Data management events

Data management events arrive on a session queue from any of the nodes in the GPFS cluster.

The source node of the event is identified by the ev_nodeid field in the header of each event message in the structure dm_eventmsg. The identification is the GPFS cluster data node number, which is attribute node_number in the mmsdrfs2 file for a PSSP node or mmsdrfs file for any other type of node.

Data Management events are generated only if the following two conditions are true:
  1. The event is enabled.
  2. It has a disposition.

A file operation will fail with the EIO error if there is no disposition for an event that is enabled and would otherwise be generated.

A list of enabled events can be associated individually with a file and globally with an entire file system. The XDSM standard leaves undefined the situation where the individual and the global event lists are in conflict. In GPFS, such conflicts are resolved by always using the individual event list, if it exists.
Note: The XDSM standard does not provide the means to remove the individual event list of a file. Thus, there is no way to enable or disable an event for an entire file system without explicitly changing each conflicting individual event list.

In GPFS, event lists are persistent.

Event dispositions are specified per file system and are not persistent. They must be set explicitly after the session is created.

Event generation mechanisms have limited capacity. In case resources are exceeded, new file operations will wait indefinitely for free resources.

File operations wait indefinitely for a response from synchronous events. The dmapiEventTimeout configuration attribute on the mmchconfig command, can be used to set a timeout on events that originate from NFS file operations. This is necessary because NFS servers have a limited number of threads that cannot be blocked for long periods of time. Refer to GPFS configuration attributes for DMAPI and Support for NFS.

The XDSM standard permits asynchronous events to be discarded at any time. In GPFS, asynchronous events are guaranteed when the system runs normally, but may be lost during abnormal conditions, such as failure of GPFS on the session node. Asynchronous events are delivered in a timely manner. That is, an asynchronous event is enqueued to the session before the corresponding file operation completes.

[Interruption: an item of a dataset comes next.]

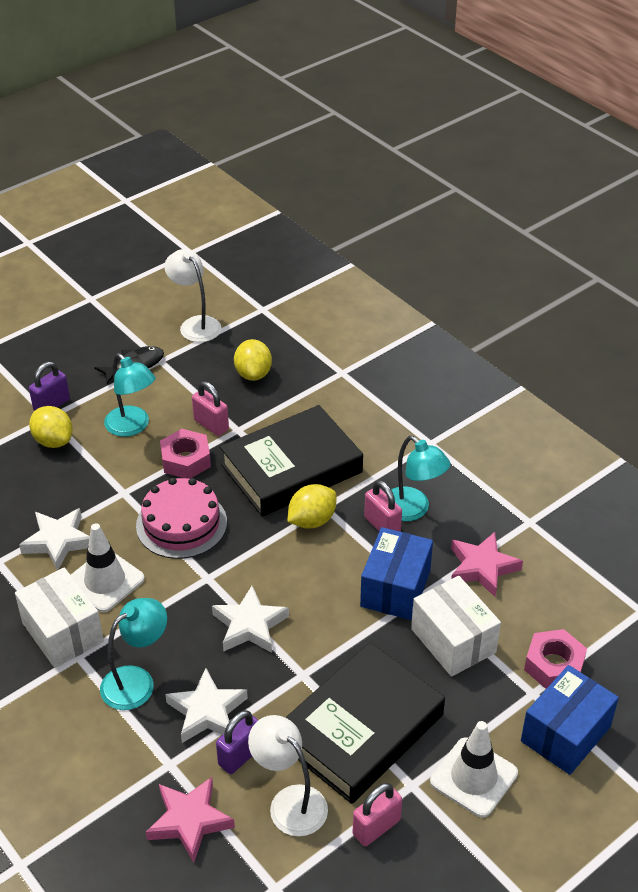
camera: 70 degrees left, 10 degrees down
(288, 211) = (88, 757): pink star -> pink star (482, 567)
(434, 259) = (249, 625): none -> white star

Figure 1 shows the flow of a typical synchronous event in a multiple-node GPFS environment. The numbered arrows in the figure correspond to the following steps:
  1. The user application on the source node performs a file operation on a GPFS file. The file operation thread generates a synchronous event and blocks, waiting for a response.
  2. GPFS on the source node sends the event to GPFS on the session node, according to the disposition for that event. The event is enqueued to the session queue on the session node.
  3. The Data Management application on the session node receives the event (using dm_get_events) and handles it.
  4. The Data Management application on the session node responds to the event (using dm_respond_event).
  5. GPFS on the session node sends the response to GPFS on the source node.
  6. GPFS on the source node passes the response to the file operation thread and unblocks it. The file operation continues.
Figure 1. Flow of a typical synchronous event in a multiple-node GPFS environment
This graphic depicts the typical flow of a synchronous event in a multiple-node GPFS environment. In a three node GPFS cluster: 1) The first node is a session node with GPFS and the Data Management API installed. 2) The second node is a source node with GPFS and the user application installed. 3) The third node has only GPFS installed on it and is therefore not defined to the Data Management API. The flow of communication for the event is: 1) The user application on the source node performs a file operation on a GPFS file. The file operation thread generates a synchronous event and blocks, waiting for a response. 2) GPFS on the source node sends the event to GPFS on the session node, according to the disposition for that event. The event is enqueued to the session queue on the session node. 3) The Data Management application on the session node receives the event (using dm_get_events) and handles it. 4) The Data Management application on the session node responds to the event (using dm_respond_event). 5) GPFS on the session node sends the response to GPFS on the source node. 6) GPFS on the source node passes the response to the file operation thread and unblocks it. The file operation continues.